##### Exercise materials #####

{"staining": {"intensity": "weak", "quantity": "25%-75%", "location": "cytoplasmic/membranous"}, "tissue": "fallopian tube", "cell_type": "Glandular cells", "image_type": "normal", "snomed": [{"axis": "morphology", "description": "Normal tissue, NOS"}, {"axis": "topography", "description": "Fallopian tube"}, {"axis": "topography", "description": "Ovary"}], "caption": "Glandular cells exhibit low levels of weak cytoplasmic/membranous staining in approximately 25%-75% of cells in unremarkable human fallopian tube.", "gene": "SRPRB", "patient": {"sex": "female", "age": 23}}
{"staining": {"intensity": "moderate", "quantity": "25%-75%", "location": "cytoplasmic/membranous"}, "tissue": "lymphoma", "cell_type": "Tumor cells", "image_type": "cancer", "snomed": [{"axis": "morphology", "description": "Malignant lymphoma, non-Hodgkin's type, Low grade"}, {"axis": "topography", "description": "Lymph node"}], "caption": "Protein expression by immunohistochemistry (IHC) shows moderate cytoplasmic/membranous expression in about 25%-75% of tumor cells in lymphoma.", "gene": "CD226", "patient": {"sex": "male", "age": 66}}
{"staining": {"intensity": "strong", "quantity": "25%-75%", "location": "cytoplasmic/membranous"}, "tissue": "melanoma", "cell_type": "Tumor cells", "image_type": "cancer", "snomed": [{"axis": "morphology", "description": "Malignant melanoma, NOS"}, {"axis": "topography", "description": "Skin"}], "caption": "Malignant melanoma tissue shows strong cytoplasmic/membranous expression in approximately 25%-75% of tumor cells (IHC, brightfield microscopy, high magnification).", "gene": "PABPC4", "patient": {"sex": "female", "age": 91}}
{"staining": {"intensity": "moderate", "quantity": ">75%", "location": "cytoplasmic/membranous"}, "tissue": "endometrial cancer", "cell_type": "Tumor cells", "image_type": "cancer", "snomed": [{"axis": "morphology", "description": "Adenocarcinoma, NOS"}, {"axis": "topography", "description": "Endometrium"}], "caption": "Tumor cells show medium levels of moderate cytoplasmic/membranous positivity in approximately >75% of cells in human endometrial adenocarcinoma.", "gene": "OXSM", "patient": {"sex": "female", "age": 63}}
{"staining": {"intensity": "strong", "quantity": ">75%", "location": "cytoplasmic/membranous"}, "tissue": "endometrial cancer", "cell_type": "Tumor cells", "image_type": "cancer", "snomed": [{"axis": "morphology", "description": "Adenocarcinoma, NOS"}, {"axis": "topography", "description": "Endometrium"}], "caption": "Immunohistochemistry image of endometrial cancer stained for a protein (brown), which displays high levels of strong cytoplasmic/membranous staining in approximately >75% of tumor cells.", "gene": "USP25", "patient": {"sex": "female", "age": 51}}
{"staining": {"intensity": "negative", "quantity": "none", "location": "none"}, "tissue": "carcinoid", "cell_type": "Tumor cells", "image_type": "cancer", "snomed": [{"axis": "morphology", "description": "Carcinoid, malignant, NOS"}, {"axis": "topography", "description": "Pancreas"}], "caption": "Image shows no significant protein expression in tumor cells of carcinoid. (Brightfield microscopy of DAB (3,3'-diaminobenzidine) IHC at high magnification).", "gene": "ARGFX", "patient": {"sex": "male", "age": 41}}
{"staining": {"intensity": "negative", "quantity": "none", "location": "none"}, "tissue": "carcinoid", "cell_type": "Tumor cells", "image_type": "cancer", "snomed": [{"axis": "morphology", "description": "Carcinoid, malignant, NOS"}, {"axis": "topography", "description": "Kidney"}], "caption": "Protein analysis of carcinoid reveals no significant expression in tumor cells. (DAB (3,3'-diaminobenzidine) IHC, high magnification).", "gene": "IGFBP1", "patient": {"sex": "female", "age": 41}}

#####

Each record above should be set down again in its exact wording.

{"staining": {"intensity": "weak", "quantity": "25%-75%", "location": "cytoplasmic/membranous"}, "tissue": "fallopian tube", "cell_type": "Glandular cells", "image_type": "normal", "snomed": [{"axis": "morphology", "description": "Normal tissue, NOS"}, {"axis": "topography", "description": "Fallopian tube"}, {"axis": "topography", "description": "Ovary"}], "caption": "Glandular cells exhibit low levels of weak cytoplasmic/membranous staining in approximately 25%-75% of cells in unremarkable human fallopian tube.", "gene": "SRPRB", "patient": {"sex": "female", "age": 23}}
{"staining": {"intensity": "moderate", "quantity": "25%-75%", "location": "cytoplasmic/membranous"}, "tissue": "lymphoma", "cell_type": "Tumor cells", "image_type": "cancer", "snomed": [{"axis": "morphology", "description": "Malignant lymphoma, non-Hodgkin's type, Low grade"}, {"axis": "topography", "description": "Lymph node"}], "caption": "Protein expression by immunohistochemistry (IHC) shows moderate cytoplasmic/membranous expression in about 25%-75% of tumor cells in lymphoma.", "gene": "CD226", "patient": {"sex": "male", "age": 66}}
{"staining": {"intensity": "strong", "quantity": "25%-75%", "location": "cytoplasmic/membranous"}, "tissue": "melanoma", "cell_type": "Tumor cells", "image_type": "cancer", "snomed": [{"axis": "morphology", "description": "Malignant melanoma, NOS"}, {"axis": "topography", "description": "Skin"}], "caption": "Malignant melanoma tissue shows strong cytoplasmic/membranous expression in approximately 25%-75% of tumor cells (IHC, brightfield microscopy, high magnification).", "gene": "PABPC4", "patient": {"sex": "female", "age": 91}}
{"staining": {"intensity": "moderate", "quantity": ">75%", "location": "cytoplasmic/membranous"}, "tissue": "endometrial cancer", "cell_type": "Tumor cells", "image_type": "cancer", "snomed": [{"axis": "morphology", "description": "Adenocarcinoma, NOS"}, {"axis": "topography", "description": "Endometrium"}], "caption": "Tumor cells show medium levels of moderate cytoplasmic/membranous positivity in approximately >75% of cells in human endometrial adenocarcinoma.", "gene": "OXSM", "patient": {"sex": "female", "age": 63}}
{"staining": {"intensity": "strong", "quantity": ">75%", "location": "cytoplasmic/membranous"}, "tissue": "endometrial cancer", "cell_type": "Tumor cells", "image_type": "cancer", "snomed": [{"axis": "morphology", "description": "Adenocarcinoma, NOS"}, {"axis": "topography", "description": "Endometrium"}], "caption": "Immunohistochemistry image of endometrial cancer stained for a protein (brown), which displays high levels of strong cytoplasmic/membranous staining in approximately >75% of tumor cells.", "gene": "USP25", "patient": {"sex": "female", "age": 51}}
{"staining": {"intensity": "negative", "quantity": "none", "location": "none"}, "tissue": "carcinoid", "cell_type": "Tumor cells", "image_type": "cancer", "snomed": [{"axis": "morphology", "description": "Carcinoid, malignant, NOS"}, {"axis": "topography", "description": "Pancreas"}], "caption": "Image shows no significant protein expression in tumor cells of carcinoid. (Brightfield microscopy of DAB (3,3'-diaminobenzidine) IHC at high magnification).", "gene": "ARGFX", "patient": {"sex": "male", "age": 41}}
{"staining": {"intensity": "negative", "quantity": "none", "location": "none"}, "tissue": "carcinoid", "cell_type": "Tumor cells", "image_type": "cancer", "snomed": [{"axis": "morphology", "description": "Carcinoid, malignant, NOS"}, {"axis": "topography", "description": "Kidney"}], "caption": "Protein analysis of carcinoid reveals no significant expression in tumor cells. (DAB (3,3'-diaminobenzidine) IHC, high magnification).", "gene": "IGFBP1", "patient": {"sex": "female", "age": 41}}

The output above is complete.